Redox Stability of Uranium in High Ionic Strength Media: An Electrochemical and Spectroscopic Study

Knowledge of redox behavior of uranium in concentrated solutions of the hexary oceanic salt system is essential for the transport modeling of radioactive nuclides in repositories for the long-term disposal of radioactive wastes in rock salt formations. Especially critical is the behavior of the couple U(IV)/U(VI) in the surrounding high ionic strength saline milieu, which regulates the release of mobile U(VI) species at given redox conditions defined by the presence of trace oxygen. The redox potential (Eredox) and the solubility in brines in particular implicate the activity of the different ligand- and hydroxo-complexes (ai): Eredox = f(mi, ai, βj), where βj is the complexation constant. Thus, the prediction of transport behavior of uranium at given chemical environments needs appropriate complexation and thermodynamic models assuming the ionic activities beyond the limited Debye-Hückel theory. This latter is supplied by the Pitzer formulation [1], where deviations from the limit Debye-Hückel behavior are given by specific interaction parameters among the constituting ionic species, which have to be determined experimentally.

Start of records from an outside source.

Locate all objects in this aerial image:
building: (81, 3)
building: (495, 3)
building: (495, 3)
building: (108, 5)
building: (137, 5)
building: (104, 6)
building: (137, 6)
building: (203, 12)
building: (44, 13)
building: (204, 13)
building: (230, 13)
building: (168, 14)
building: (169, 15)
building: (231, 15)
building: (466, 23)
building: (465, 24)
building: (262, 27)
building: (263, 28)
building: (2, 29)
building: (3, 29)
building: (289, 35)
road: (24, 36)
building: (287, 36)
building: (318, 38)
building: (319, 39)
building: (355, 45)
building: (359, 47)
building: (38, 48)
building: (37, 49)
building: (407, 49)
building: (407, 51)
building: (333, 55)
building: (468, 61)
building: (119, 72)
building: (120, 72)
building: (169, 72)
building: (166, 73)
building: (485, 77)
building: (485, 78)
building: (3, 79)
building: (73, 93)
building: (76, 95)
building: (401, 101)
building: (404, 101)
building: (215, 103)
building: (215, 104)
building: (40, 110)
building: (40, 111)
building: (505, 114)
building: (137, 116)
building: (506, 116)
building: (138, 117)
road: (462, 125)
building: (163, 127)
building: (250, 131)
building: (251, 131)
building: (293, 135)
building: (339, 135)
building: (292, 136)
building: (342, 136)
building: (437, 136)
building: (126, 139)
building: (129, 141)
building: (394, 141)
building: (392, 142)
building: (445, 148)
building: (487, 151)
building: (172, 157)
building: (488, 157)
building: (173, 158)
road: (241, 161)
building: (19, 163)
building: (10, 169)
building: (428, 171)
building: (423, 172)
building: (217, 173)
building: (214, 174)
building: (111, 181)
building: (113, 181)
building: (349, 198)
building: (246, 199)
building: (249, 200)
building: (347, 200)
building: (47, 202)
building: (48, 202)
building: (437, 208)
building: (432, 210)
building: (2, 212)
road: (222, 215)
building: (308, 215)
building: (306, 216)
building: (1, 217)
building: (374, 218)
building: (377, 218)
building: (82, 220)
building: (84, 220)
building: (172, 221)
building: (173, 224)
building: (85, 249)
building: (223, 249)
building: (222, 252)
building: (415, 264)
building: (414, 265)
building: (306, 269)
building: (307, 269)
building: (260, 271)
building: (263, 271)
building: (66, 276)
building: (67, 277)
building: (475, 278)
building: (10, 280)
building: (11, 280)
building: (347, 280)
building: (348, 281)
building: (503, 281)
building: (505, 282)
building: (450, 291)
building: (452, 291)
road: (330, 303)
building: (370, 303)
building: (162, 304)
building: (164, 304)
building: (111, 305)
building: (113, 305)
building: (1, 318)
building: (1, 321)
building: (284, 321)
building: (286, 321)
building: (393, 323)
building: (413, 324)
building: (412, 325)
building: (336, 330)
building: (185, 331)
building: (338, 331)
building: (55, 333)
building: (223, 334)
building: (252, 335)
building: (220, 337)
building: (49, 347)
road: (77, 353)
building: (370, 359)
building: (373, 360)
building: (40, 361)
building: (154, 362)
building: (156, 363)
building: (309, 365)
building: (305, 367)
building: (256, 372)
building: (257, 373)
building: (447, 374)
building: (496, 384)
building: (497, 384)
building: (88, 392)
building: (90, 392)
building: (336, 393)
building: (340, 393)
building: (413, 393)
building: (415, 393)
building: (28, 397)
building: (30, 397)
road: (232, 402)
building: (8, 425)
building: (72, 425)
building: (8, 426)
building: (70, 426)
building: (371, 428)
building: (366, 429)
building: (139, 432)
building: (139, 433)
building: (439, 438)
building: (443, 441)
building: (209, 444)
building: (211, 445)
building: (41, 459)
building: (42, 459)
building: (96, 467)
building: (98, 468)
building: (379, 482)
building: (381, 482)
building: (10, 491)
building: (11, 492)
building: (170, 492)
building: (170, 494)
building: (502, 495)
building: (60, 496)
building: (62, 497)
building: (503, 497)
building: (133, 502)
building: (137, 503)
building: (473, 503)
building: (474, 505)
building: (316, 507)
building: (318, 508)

The kinetics of the electrochemical reduction and oxidation reactions was studied in a three-electrodes type cell using a Au working electrode, Pt wire counter electrode and a Ag/AgCl in3 M KCl reference electrode. Experiments were performed under an oxygen-free atmosphere in a glove-box. Cyclic voltammetry (CV) and normal pulse voltammetry (NPV) were applied to investigate the influence of chloride concentrations in the kinetics parameters, such as reaction rate, k, and the diffusion coefficient in solutions containing U(VI) or U(IV) in HCl solutions from 0.1 to 1.3 M. The solution speciation of uranium was investigated by UV/vis absorption spectroscopy.
Reference: [1] K.S. Pitzer in Activity coefficients in electrolyte solutions, Ch.3, CRC Press, Boca Raton, Florida, 1991.